While working on DB something on DA failed in a way that is beyond my current understanding of electricity.
Most of my work centered around DB in a non-direct way; I was moving fiber-optic cables around that connect to DB but do not directly attach. Only at the end did I physically and directly interact with DB. DA was not involved in this work at all, since it needs to be available during this time. At the very last stage, after at least 4 hours, I did something directly on DB by removing one of its components (a line card). While the card was half-way out, a fiber-optic cable brushed up against this card. I can remember seeing it touch a grounding strip that lines the card on both sides. As soon as this happened, I heard a loud electro-mechanical POP noise* and a power-supply on DA failed. Although I have not heard that particular sound before, I have several times heard the sound of a power circuit tripping and the circuit breaker activating. It was not like this, it had very much the sound of something permanently breaking to it. Troubleshooting the issue revealed the device reporting that power-supply (there are two) failing at the same time as the sound, that the circuit-breaker on the power circuit did not trip, and that the power-supply would not work after removing and re-inserting it. It was replaced with a different power-supply and all appears to be well.

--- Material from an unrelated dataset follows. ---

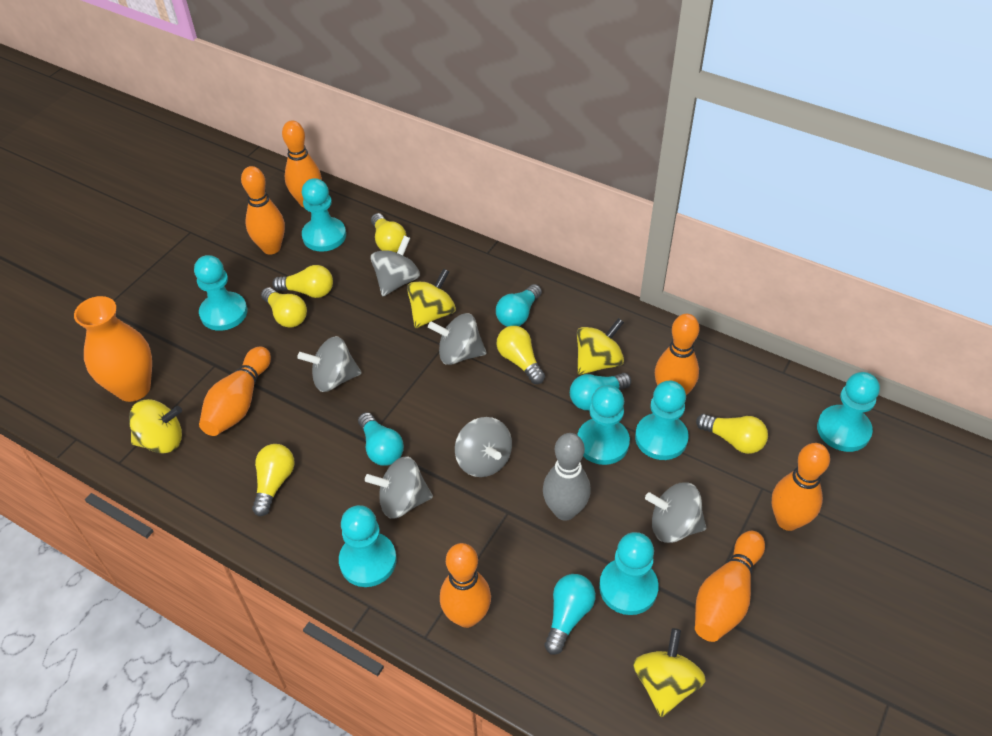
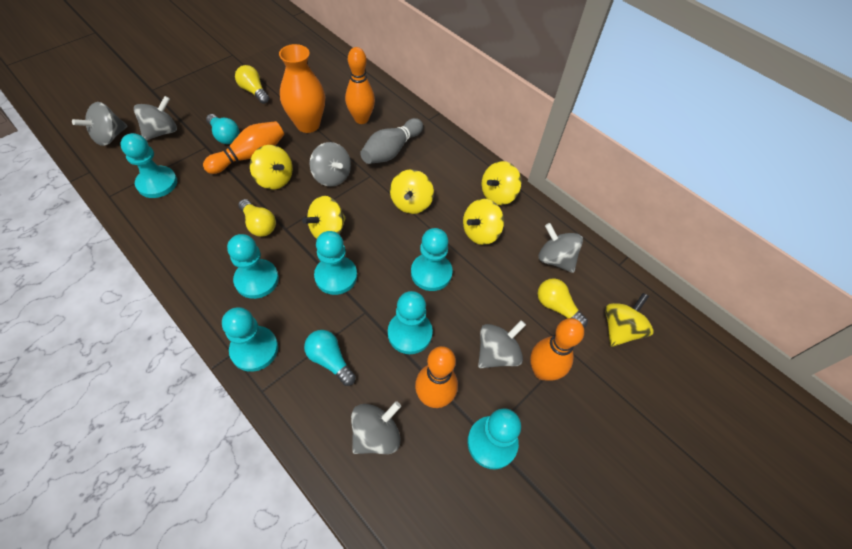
orange bowling pin: [199,346,271,436] [241,166,285,255] [282,120,322,208] [440,543,491,628] [655,314,699,395] [695,531,765,642] [771,443,830,531] = 7 -> [203,121,284,174] [345,47,375,124] [415,346,458,408] [530,318,584,381] = 4
turquoise light bulb: [358,412,404,466] [496,284,542,327] [545,574,596,655] [570,373,631,410] = 4 -> [206,114,239,144] [304,330,356,386] = 2
yellow light bulb: [252,444,295,516] [261,287,307,328] [272,265,333,298] [371,213,406,253] [497,326,545,384] [696,414,768,454] = 6 -> [235,65,269,104] [238,199,276,237] [538,278,588,328] = 3
yellow spinning top: [129,399,182,453] [407,268,456,328] [577,318,624,375] [633,628,706,717] = 4 -> [250,145,293,190] [302,196,346,239] [390,169,434,214] [463,199,504,245] [481,161,522,205] [605,293,654,347] = 6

I cannot remember which fiber exactly touched, because there were several nearby. There are some fibers (3) that connect DA to DB directly. Most of these fibers connect to other devices. This work occurred within a data center environment so the humidity is controlled, which prevents electro-static discharge (ESD). I had already been touching the device as I had to remove connectors on it and slide it out. It happened as the card was half-way out, and this fiber touched it; there might have been two but I clearly remember one.
I am at a loss to understand how this event on DB triggered a failure of a power-supply on DA.
When I return the part to the manufacturer, I will specifically request a failure determination - they test the unit to see what failed on it and provide additional details related to that. I will also inquire as to this specific occurrence; who knows, maybe this has happened before on their equipment. Maybe the level of sophistication regarding their power-circuit protection is much more advanced than I realize.
I really just don't know what to make of this. Even my manager, whom I had to call after this happened, said he didn't understand how that could've happened. He quickly joked that it might be karma, perhaps that escalation call I did not take over the weekend was coming back to haunt me. For some context,
here is a link to a picture of the device I was working on. I was working on one of these, while the one directly above it had some sort of electrical failure. I also will have to discuss this event to some degree in our weekly meeting today so that will be interesting.
* The sound: it's hard to describe, my best guess is it was some sort of circuit-breaker (or fuse) inside of the power-supply tripping (activating) and the abrupt interruption of the flow of around 600 watts coupled with the (designed) breaking of this component caused this noise.